====== Data for processing
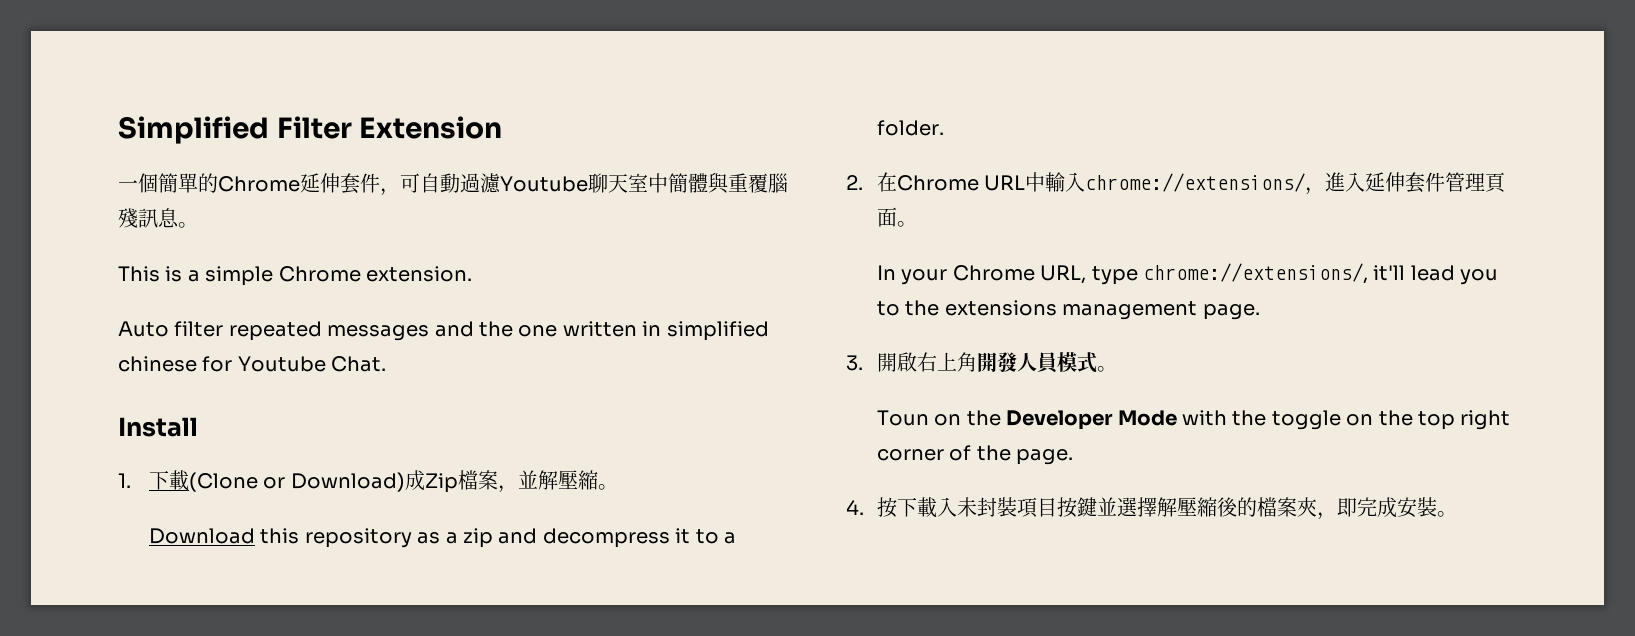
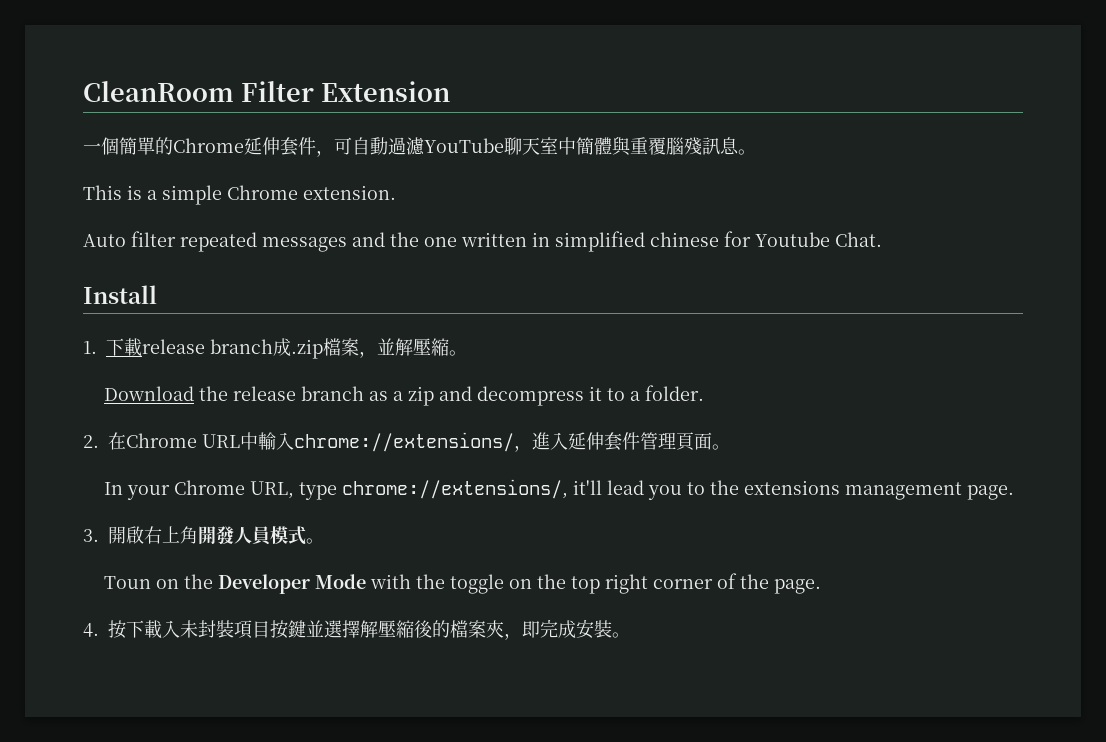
[118,116,269,144] Simplified -> [83,81,234,102] CleanRoom
[500,176,588,192] Youtube -> [424,138,504,153] YouTube
[188,470,458,493] (Clone or Download)成Zip -> [142,338,323,359] release branch成.zip
[260,528,412,548] this repository -> [198,386,364,401] the release branch

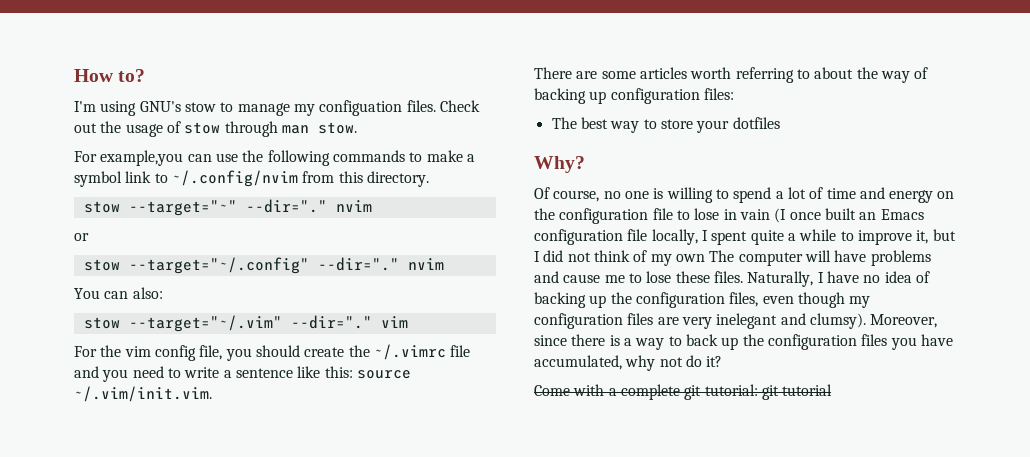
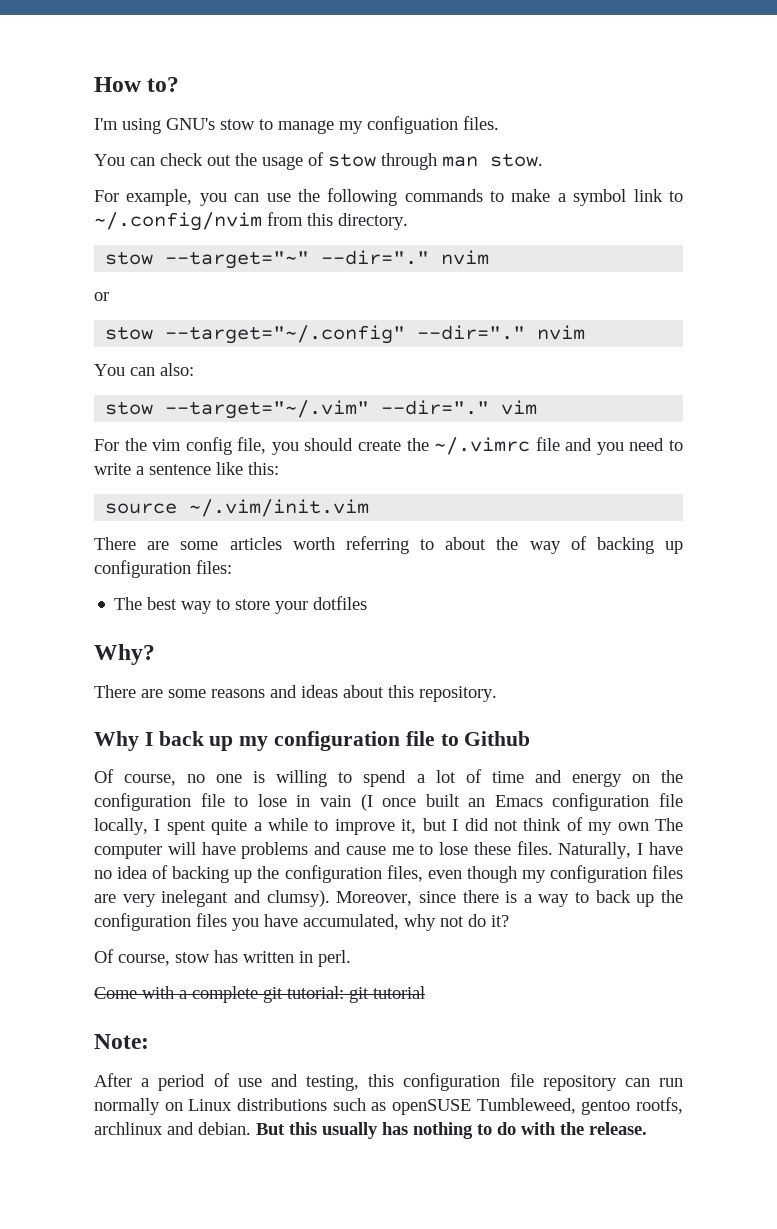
[439,100,480,112] Check -> [94,153,203,166] // You can check
[100,150,184,166] example,you -> [126,189,227,206] example, you
[356,370,411,379] [74,386,212,402] source ~/.vim/init.vim. -> [105,499,370,517] // source ~/.vim/init.vim
(585, 164) none -> [94,685,497,702] [94,731,531,751] // There are some reasons and ideas about this repository. // Why I back up my configuration file to Github
(723, 361) none -> [94,949,351,967] // Of course, stow has written in perl.
(833, 390) none -> [94,1034,149,1049] [94,1073,683,1091] [94,1097,683,1115] [94,1122,647,1139] // Note: // After a period of use and testing, this configuration file repository can run normally on Linux distributions such as openSUSE Tumbleweed, gentoo rootfs, archlinux and debian. But this usually has nothing to do with the release.

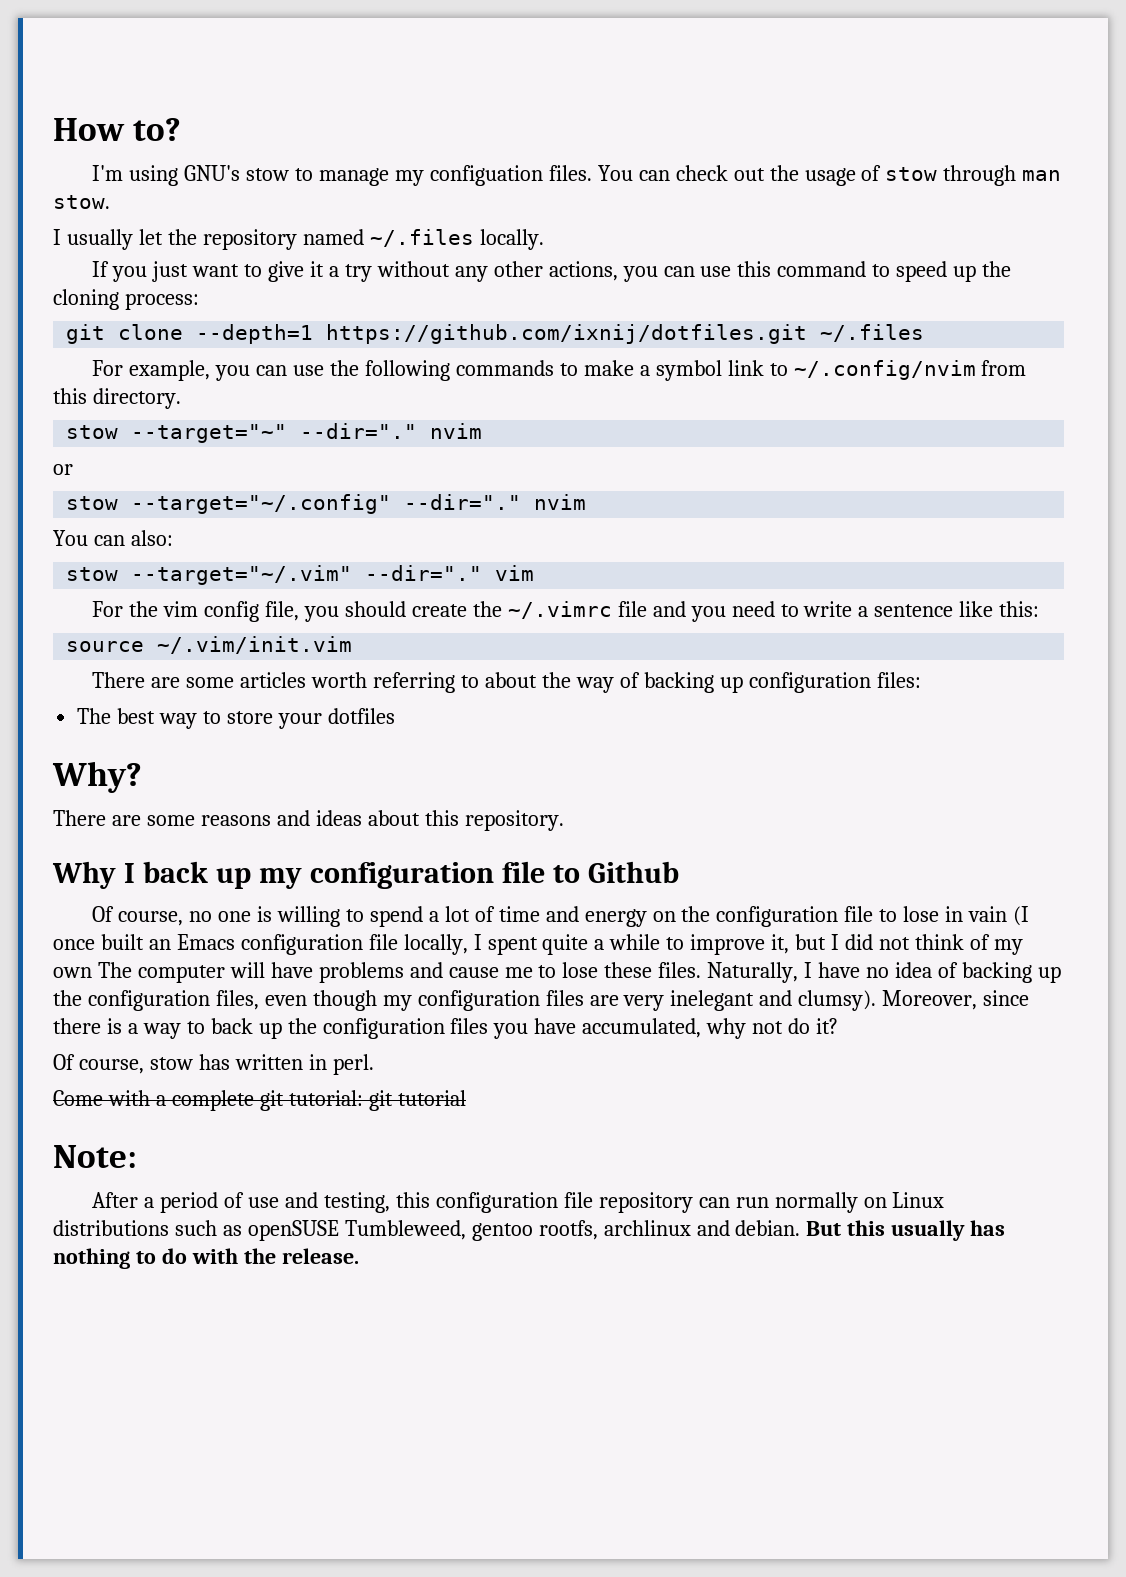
(499, 123) // -> (592, 173) none
(543, 160) none -> [53,229,544,250] [92,261,1012,282] [53,289,199,310] [66,324,925,344] // I usually let the repository named ~/.files locally. // If you just want to give it a try without any other actions, you can use this command to speed up the cloning process: // git clone --depth=1 https://github.com/ixnij/dotfiles.git ~/.files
============
Every line in the records above with the string "this" in it should be shown.

Finished task:
[260,528,412,548] this repository -> [198,386,364,401] the release branch
(585, 164) none -> [94,685,497,702] [94,731,531,751] // There are some reasons and ideas about this repository. // Why I back up my configuration file to Github
(833, 390) none -> [94,1034,149,1049] [94,1073,683,1091] [94,1097,683,1115] [94,1122,647,1139] // Note: // After a period of use and testing, this configuration file repository can run normally on Linux distributions such as openSUSE Tumbleweed, gentoo rootfs, archlinux and debian. But this usually has nothing to do with the release.
(543, 160) none -> [53,229,544,250] [92,261,1012,282] [53,289,199,310] [66,324,925,344] // I usually let the repository named ~/.files locally. // If you just want to give it a try without any other actions, you can use this command to speed up the cloning process: // git clone --depth=1 https://github.com/ixnij/dotfiles.git ~/.files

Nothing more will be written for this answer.